What do you mean by ‘Marine Insurance’?
Ans. According to Marine Insurance Act, 1906(U.K.) a marine insurance is a contract whereby an insurer undertakes to indemnify the assured, in a manner to the extent agreed thereby against marine losses that is to say losses incidental to marine adventure. To have legal validity it is necessary to that the contract must be evidenced & embodied in a marine insurance policy.
What are the risks that covered and uncovered under Marine insurance policy?
Ans. The Marine insurance gives protection against a). perils of the sea such as to damage of the vessel or cargo by fortuitous accidents or causalities like.
b). Fire
c). Jettison and
d). Barratry.
Marine insurance does not give protection against : Inherent quality of the cargo, risk arising from negligence or fault of the carrier, shippers or their agents, ordinary wear & tear, fraud etc. Moreover some of the risk such as War, rovers, Riot etc. though included in the body of the policy but actually are excluded subsequently by other clauses that are attached to the policy.
What are the different types of losses?
Ans. a). General average loss: A general average loss is a loss incurred for the common safety of all interests concerned with maritime adventure.
b). Particular Average loss: A particular average is a partial and not the general average loss suffered by the insured goods and is caused by a particular peril insured against.
Write down different institute clauses & their coverage?
Ans. Insurance cover clause (ICC) – C cover the followings: i). Fire & explosion.
ii). Vessel or craft stranded, sunk or capsized.
iii). Overturning or derailment for land conveyance.
iv). Collision with any other external object.
v). Discharge at the port of distress.
vi). General average sacrifice.
vii). Jettison.
Insurance cover clause (ICC) – B cover the followings: ICC (B) covers all the loss of ICC(C) including: i). Earthquake and like. ii). Washing over board. iii). Entry of sea water or river water. iv). Loss of package lost. Insurance cover clause (ICC) – A cover all risk excluding war, SRCC, inherent vice, wear & tear, willful mistake.
Write down the procedure for Marine Insurance claim?
Ans. When a claim under marine insurance policy arises, first of all prompt notice is to be given to the insurer, carrier, bailees etc. who are liable for the loss. Than the marine insurance claim should be submitted accompanied with following documents:
i). Original Insurance Policy or Certificate of Insurance.
ii). Copy of invoice together with specification, weight note & packing list.
iii). Copy of bill of lading or other carriage contract.
iv). Original survey report along with survey fee receipt.
v). Copies of correspondence exchanged with the carriers & others regarding their liabilities for the loss or damage.
vi). Claim bill etc.
What does UCPDC sat about Insurance document and coverage?
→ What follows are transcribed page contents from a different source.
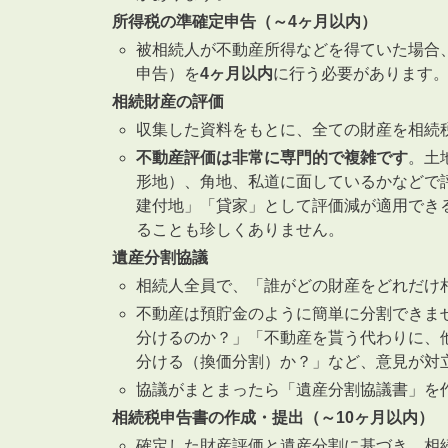
所得税の準確定申告（～4ヶ月以内）
被相続人が不動産所得などを得ていた場合
申告）を
4ヶ月以内
に行う必要があります
相続財産の評価
収集した資料をもとに、全ての財産を相続
不動産評価は非常に専門的で複雑です
。土
形地）、角地、私道に面しているかなどで
建付地」「貸家」として評価減が適用でき
ることも珍しくありません。
遺産分割協議
相続人全員で、「誰がどの財産をどれだけ
不動産は預貯金のように簡単に分割できま
分けるのか？」「不動産を貰う代わりに、
分ける（換価分割）か？」など、意見が対
協議がまとまったら「遺産分割協議書」を
相続税申告書の作成・提出（～10ヶ月以内）
確定した財産評価と遺産分割に基づき、相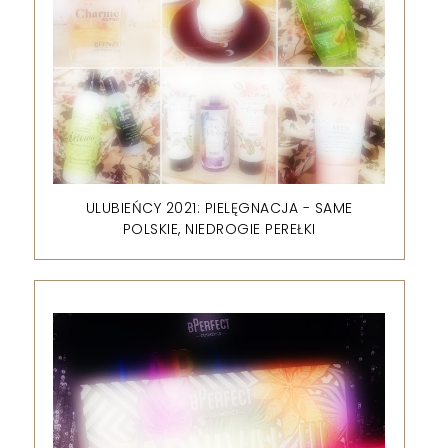
ULUBIEŃCY 2021: PIELĘGNACJA - SAME
POLSKIE, NIEDROGIE PEREŁKI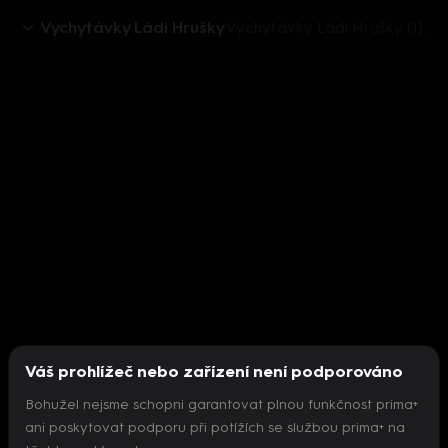
Vychytávky Ládi Hrušky
Vychytávky Ládi Hrušky (1): Nová okna
Váš prohlížeč nebo zařízení není podporováno
Bohužel nejsme schopni garantovat plnou funkčnost prima+
ani poskytovat podporu při potížích se službou prima+ na
Nepodařilo se inicializovat přehrávač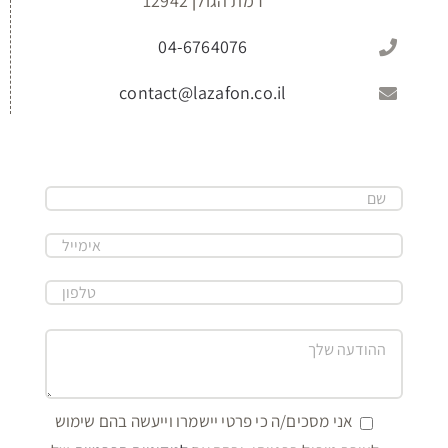
רמת הגולן 12942
04-6764076
contact@lazafon.co.il
אני מסכים/ה כי פרטי יישמרו וייעשה בהם שימוש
Ans. As per Article 28 of UCPDC 600 : i). An insurance document must appear to be issued & signed by the insurance company, an underwriter or their agents or their proxies. Any signature or proxies by the agent must indicate that they have signed for or on behalf of the insurance company.
ii). When the insurance documents indicates that more than one original issued, all original must be presented.
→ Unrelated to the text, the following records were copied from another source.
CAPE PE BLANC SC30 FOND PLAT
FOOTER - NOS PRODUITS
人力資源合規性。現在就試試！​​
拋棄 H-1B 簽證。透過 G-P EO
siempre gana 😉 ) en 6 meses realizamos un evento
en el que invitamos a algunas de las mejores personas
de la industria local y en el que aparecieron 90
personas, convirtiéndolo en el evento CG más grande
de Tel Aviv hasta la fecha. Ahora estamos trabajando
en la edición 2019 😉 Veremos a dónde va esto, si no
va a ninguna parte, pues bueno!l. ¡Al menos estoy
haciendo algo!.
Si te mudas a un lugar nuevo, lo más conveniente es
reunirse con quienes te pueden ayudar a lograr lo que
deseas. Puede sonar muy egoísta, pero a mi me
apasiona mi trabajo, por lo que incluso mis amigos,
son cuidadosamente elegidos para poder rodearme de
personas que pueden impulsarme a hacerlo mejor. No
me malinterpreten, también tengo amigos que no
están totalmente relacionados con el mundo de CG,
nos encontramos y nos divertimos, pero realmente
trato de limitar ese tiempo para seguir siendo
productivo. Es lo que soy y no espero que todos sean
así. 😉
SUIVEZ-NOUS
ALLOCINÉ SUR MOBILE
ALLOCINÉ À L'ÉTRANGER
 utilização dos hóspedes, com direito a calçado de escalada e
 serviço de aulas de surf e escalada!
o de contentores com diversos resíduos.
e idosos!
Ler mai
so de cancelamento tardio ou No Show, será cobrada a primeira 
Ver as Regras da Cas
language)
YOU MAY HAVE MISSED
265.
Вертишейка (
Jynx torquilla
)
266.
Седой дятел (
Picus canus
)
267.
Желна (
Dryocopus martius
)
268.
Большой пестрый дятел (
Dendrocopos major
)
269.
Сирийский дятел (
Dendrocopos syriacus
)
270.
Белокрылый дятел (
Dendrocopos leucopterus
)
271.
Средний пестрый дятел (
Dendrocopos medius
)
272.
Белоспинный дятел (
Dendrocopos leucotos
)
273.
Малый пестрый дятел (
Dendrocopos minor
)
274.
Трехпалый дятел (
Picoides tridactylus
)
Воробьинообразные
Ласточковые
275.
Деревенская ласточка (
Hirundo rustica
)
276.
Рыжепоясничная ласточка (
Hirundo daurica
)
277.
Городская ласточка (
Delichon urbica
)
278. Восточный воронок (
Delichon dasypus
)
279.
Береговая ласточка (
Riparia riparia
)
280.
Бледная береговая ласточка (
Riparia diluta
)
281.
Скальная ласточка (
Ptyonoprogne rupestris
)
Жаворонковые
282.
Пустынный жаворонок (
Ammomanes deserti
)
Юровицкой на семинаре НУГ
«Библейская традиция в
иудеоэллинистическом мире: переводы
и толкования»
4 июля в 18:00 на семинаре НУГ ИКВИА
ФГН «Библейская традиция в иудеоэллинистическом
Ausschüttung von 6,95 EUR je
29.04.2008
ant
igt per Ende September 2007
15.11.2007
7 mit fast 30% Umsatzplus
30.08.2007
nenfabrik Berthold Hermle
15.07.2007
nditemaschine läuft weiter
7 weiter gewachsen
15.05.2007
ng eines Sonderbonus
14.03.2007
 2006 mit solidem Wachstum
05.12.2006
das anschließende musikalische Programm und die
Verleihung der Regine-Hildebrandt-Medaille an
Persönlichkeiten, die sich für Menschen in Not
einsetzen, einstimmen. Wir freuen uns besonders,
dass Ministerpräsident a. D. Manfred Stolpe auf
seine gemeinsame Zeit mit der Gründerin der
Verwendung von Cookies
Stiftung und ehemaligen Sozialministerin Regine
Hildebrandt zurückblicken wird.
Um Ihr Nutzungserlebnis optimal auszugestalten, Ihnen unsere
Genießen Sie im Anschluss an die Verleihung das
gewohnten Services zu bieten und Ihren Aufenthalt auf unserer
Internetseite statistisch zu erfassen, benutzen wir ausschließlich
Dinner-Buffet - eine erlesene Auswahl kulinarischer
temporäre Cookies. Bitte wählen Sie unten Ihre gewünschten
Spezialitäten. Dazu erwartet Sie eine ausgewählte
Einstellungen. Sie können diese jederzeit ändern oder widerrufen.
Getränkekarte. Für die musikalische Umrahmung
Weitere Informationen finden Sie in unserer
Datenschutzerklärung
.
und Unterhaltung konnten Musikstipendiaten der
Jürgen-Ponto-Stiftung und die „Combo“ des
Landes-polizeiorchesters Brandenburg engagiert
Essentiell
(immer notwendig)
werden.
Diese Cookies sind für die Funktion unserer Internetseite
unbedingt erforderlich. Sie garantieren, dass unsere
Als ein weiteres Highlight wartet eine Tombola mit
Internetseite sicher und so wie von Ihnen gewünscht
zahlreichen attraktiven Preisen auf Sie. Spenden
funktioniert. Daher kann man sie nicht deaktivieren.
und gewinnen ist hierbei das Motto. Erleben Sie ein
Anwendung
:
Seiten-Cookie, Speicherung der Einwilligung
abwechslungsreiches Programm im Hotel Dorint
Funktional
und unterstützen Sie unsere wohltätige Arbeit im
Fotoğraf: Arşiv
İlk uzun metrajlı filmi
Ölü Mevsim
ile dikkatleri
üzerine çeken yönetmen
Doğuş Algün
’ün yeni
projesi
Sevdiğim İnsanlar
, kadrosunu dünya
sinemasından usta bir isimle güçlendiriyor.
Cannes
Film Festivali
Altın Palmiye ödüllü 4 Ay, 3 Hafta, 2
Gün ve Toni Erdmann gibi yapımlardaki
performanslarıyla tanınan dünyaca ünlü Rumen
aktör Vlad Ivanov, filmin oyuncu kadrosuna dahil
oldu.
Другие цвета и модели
iii). Covers note will not be accepted.
iv). An insurance policy is acceptable in lieu of insurance certificate.
v). The date of insurance must not be later than the date of shipment.
vi). The insurance documents must indicate the amount of insurance coverage and be in the same currency as the credit.
vii). If there is no indication in the credit of the insurance coverage required, the amount of insurance coverage must be at least 100% of the CIF or CIP value of the goods.